O halde, mahkemece bilirkişiden ek rapor alınarak davacının fazla çalışma yapmadığının anlaşıldığı kış ayları dışlanmak suretiyle fazla mesai alacağı hesaplattırılıp sonucuna göre hüküm kurulmalıdır.
3-Fazla çalışmaların uzun bir süre için hesaplanması ve miktarın yüksek çıkması halinde Yargıtay’ca son yıllarda taktiri indirim yapılması gerektiği istikrarlı uygulama halini almıştır (Yargıtay 9.HD. 11.2.2010 gün 2008/17722 E, 2010/3192 K; Yargıtay, 9.HD. 18.7.2008 gün 2007/25857 E, 2008/20636 K.). Ancak fazla çalışmanın tanık anlatımları yerine yazılı belgelere ve işveren kayıtlarına dayanması durumunda böyle bir indirime gidilmemektedir. Yapılacak indirim, işçinin çalışma şekline ve işin düzenlenmesine ve hesaplanan fazla çalışma miktarına göre taktir edilmelidir. Hakkın özünü ortadan kaldıracak oranda bir indirime gidilmemelidir(Yargıtay 9.HD. 21.03.2012 gün, 2009/48913 E, 2012/9400 K .).
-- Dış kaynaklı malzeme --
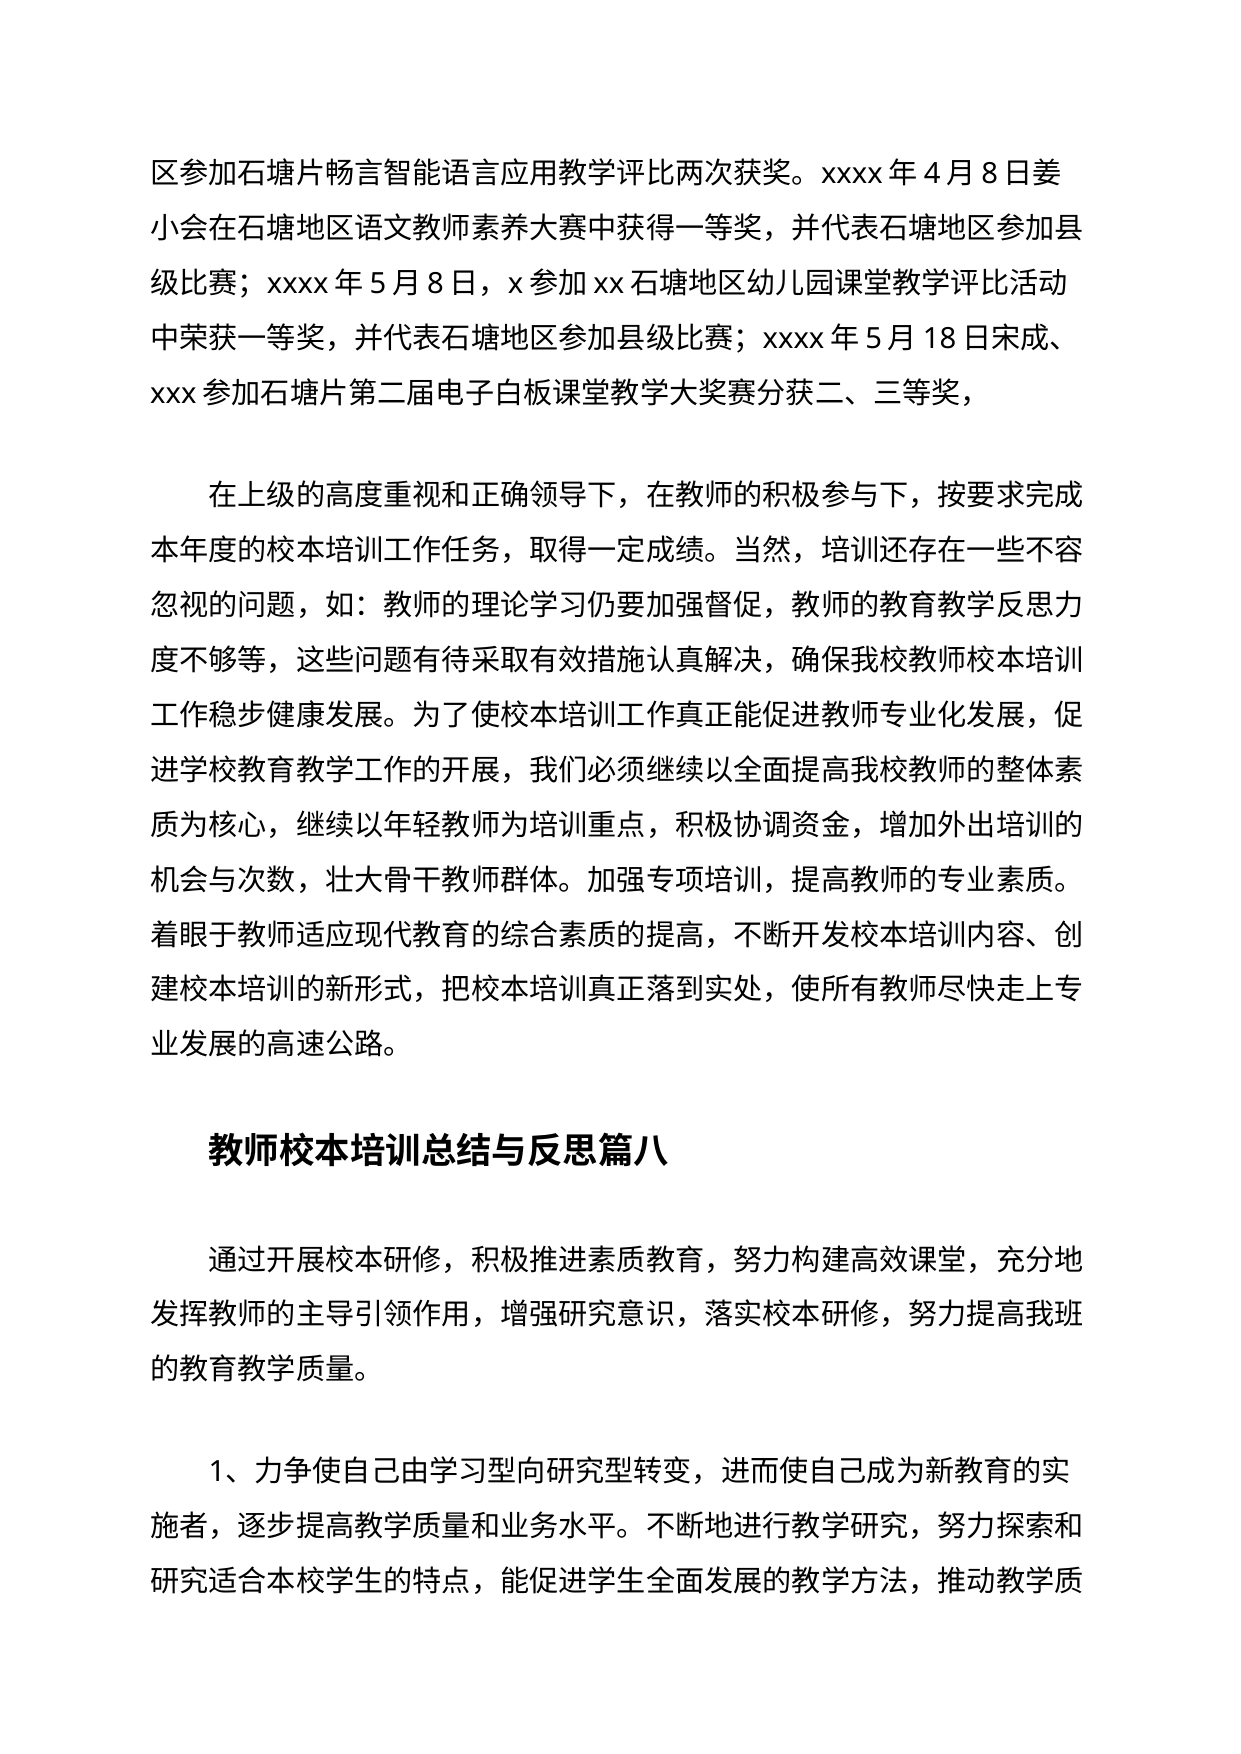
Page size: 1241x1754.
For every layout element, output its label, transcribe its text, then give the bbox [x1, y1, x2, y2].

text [150, 150, 1090, 412]
text 教师校本培训总结与反思篇八 [150, 1123, 1090, 1174]
text 在上级的高度重视和正确领导下，在教师的积极参与下，按要求完成本年度的校本培训工作任务，取得一定成绩。当然，培训还存在一些不容忽视的问题，如：教师的理论学习仍要加强督促，教师的教育教学反思力度不够等，这些问题有待采取有效措施认真解决，确保我校教师校本培训工作稳步健康发展。为了使校本培训工作真正能促进教师专业化发展，促进学校教育教学工作的开展，我们必须继续以全面提高我校教师的整体素质为核心，继续以年轻教师为培训重点，积极协调资金，增加外出培训的机会与次数，壮大骨干教师群体。加强专项培训，提高教师的专业素质。着眼于教师适应现代教育的综合素质的提高，不断开发校本培训内容、创建校本培训的新形式，把校本培训真正落到实处，使所有教师尽快走上专业发展的高速公路。 [150, 472, 1090, 1063]
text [150, 1448, 1090, 1600]
text 通过开展校本研修，积极推进素质教育，努力构建高效课堂，充分地发挥教师的主导引领作用，增强研究意识，落实校本研修，努力提高我班的教育教学质量。 [150, 1236, 1090, 1388]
Mahkemece, fazla çalışma ücretinden yapılan %50 oranındaki indirim hakkın özünü etkileyecek mahiyette olup daha makul bir indirim yapılması için de hükmün bozulması gerekmiştir.
F) Sonuç:
Temyiz olunan kararın , yukarıda yazılı nedenlerden dolayı BOZULMASINA , peşin alınan temyiz harcının istek halinde ilgiliye iadesine 12.05.2015 tarihinde oybirliğiyle karar verildi.